3.7. Harvest Index (HI)

The results of harvest index (%) were shown in Tables 7-9. Significant differences found among the varieties and the treatments for harvest index. Harvest index 0.40 was recorded in V1 followed by 0.329 in V3 and the lowest harvest index was found as 0.325 in V2. In treatment effect the highest harvest index 0.40 was recorded in T0 and 0.32 in the T1 treatment. Considering the combination effect, harvest index 0.46 was recorded in V1T0 and 28.66 in V3T3.

In this study, the highest harvest index found was 0.40 in V1 and the lowest harvest index in V2. The results have the similarity with the results that harvest index was significantly influenced by moisture level in all rice genotypes [15] . Where water shortages occurred, harvest index was more conservative than biomass accumulation; harvest index was reduced only when water deficits severely decreased grain-yield [19] .

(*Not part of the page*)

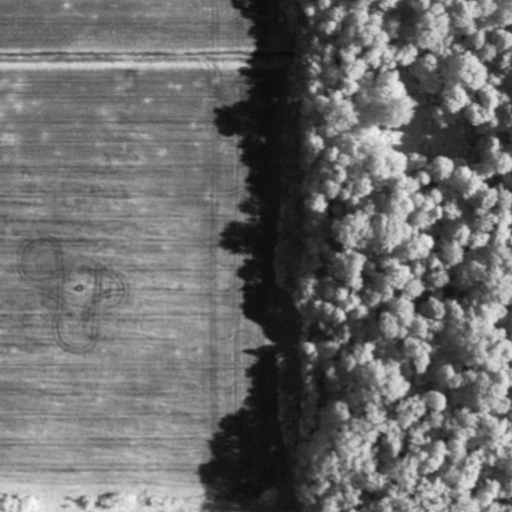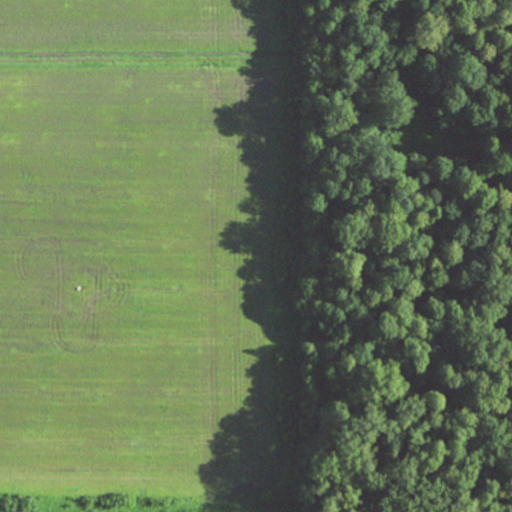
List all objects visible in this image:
park: (407, 260)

3.8. Grain Yield per Plant

Yield/plant (g) was shown in Tables 7-9. Yield/plant 23.80 g was recorded in V1 followed by 21.77 g in V3 and 21.33 g in V2. Yield/plant 22.08 g was recorded in T0 control and the lowest yield/plant found as 14.44 g in the treatment T6. In combination effect (variety and drought treatment) the highest yield/plant was found as 23.80 in V1T0 and the lowest yield/plant found 12.20 g in V2T3.

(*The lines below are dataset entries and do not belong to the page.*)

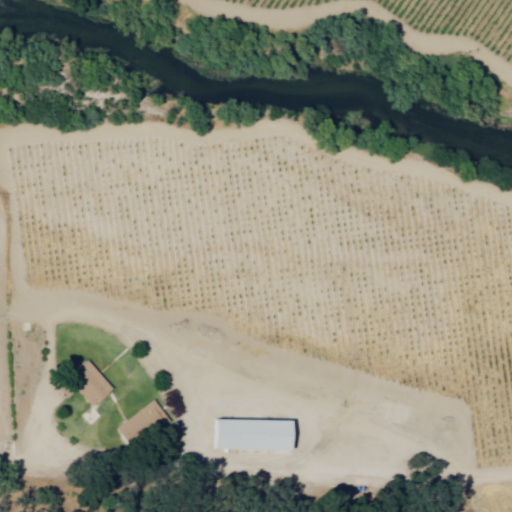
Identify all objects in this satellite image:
crop: (457, 22)
crop: (284, 254)
building: (87, 384)
road: (255, 418)
building: (140, 425)
building: (250, 436)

In this study, the highest yield/plant in BRRI dhan55 followed by tolerant check Hashikalmi and the lowest yield/plant in BR 6976-2B-15. The lowest grain yield per plant was recorded in V2 genotypes. The results also have the similarity with the results of [15] who stated that reduced grain yield under lower soil moisture levels. Yield parameters were decreased with the increase of water stress in different growth stages of the crop. As a result of drought, the stomatal conductance and gas exchange were decreased. All of this ultimately affected the grain yield under water stress treatment. The yield components like grain number and grain size were decreased in wheat [20] . Water deficit during vegetative, flowering and grain filling stages reduced grain yield.

4. Conclusion

Hashikalmi and BRRI dhan55 produced the highest number of tillers per plant. It revealed that Hashikalmi showed significantly taller plants throughout the growing period. Hashikalmi produced the largest panicle in all water stress conditions. The largest length of panicle contains more grain which is higher weight than small length of panicle. The grain yield per plant recorded was the highest at control treatment and gradually decreased with increasing water stress duration in the genotypes. But the grain yield was less affected due to water stress treatment compared to others.

Acknowledgements

The authors are grateful to acknowledge SAURES and HEQEP (Higher Education Quality Enhancement Project) for providing financial support to conduct the research work.

Authors’ Contributions

Author HSJ conducted the research work. KUA designed and supervised the study and edited the manuscript. Author HSJ managed the literature searches and JKB collected genotypes from Bangladesh Rice Research Institute.

Conflicts of Interest

The authors have declared that no competing interests exist.